Trending: exonerate

Lookups spiked 25,000% on March 24, 2019

Why are people looking up exonerate?

Exonerate was our top lookup on March 24th, 2019, following the word’s appearance in a letter written by William Barr, US Attorney General, summarizing the findings of the report recently concluded by Special Counsel Robert Mueller.

The Special Counsel states that “while this report does not conclude that the President committed a crime, it also does not exonerate him.”
— William P. Barr, letter to Lindsey Graham, Dianne Feinstein, Doug Collins, and Jerrold Nadler, 24 Mar. 2019

What does exonerate mean?

We define two senses of exonerate: “to relieve of a responsibility, obligation, or hardship,” and “to clear from accusation or blame.”

Where does exonerate come from?

In use in English since the early 16th century, exonerate comes from the Latin exonerare, meaning "to unburden.” In much of its early English use the word retained the meaning of “unburdening,” in both figurative and literal senses.
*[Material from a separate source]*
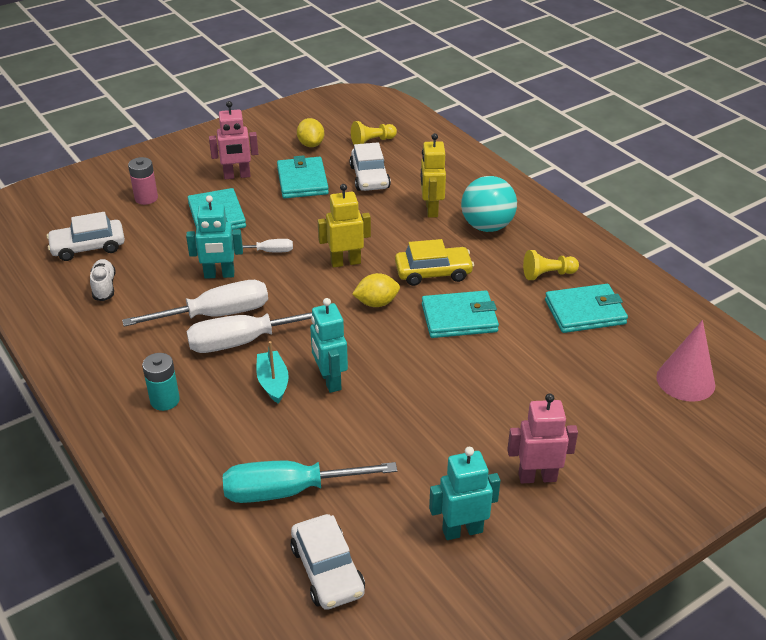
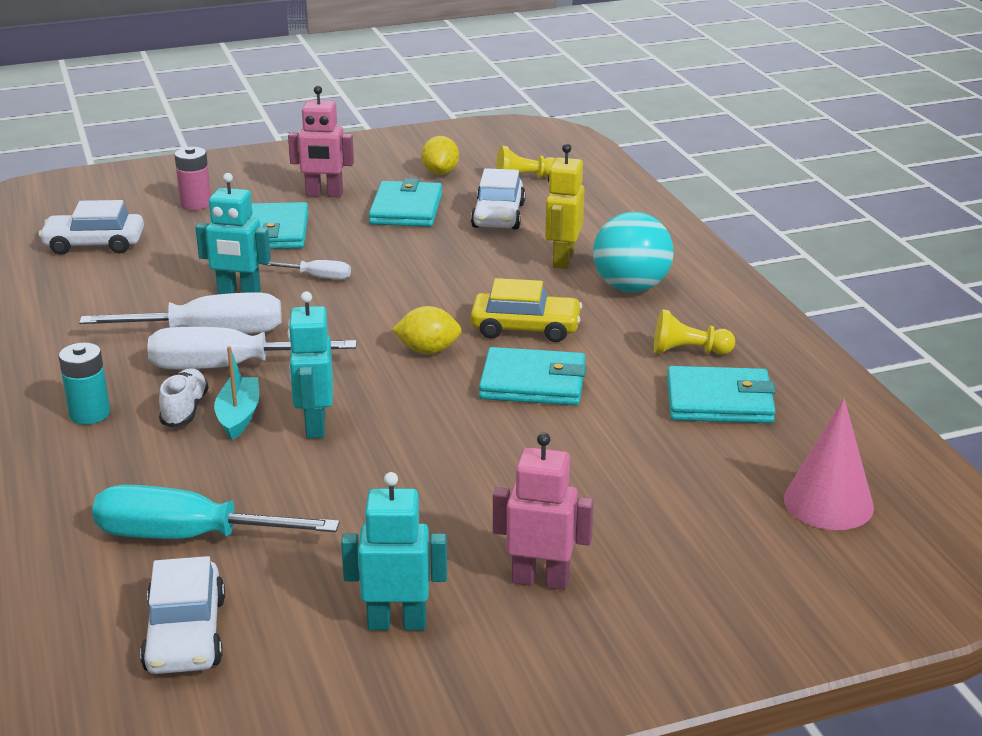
camera: 15 degrees right, 10 degrees down
white shoe [90,259,115,301] -> white shoe moved to [159,368,209,428]
yellow robot [318,184,371,268] -> none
Wherfore nowe vsynge the sayinge of seynt Poule, I do exhort you in our lord god, that you his subiectis do exonerat your selfes of al maner of groundes or occasions that might brede any vnkyndnes in his hart toward you.
— Henry VIII, A glasse of the truthe, 1532

Trend Watch is a data-driven report on words people are looking up at much higher search rates than normal. While most trends can be traced back to the news or popular culture, our focus is on the lookup data rather than the events themselves.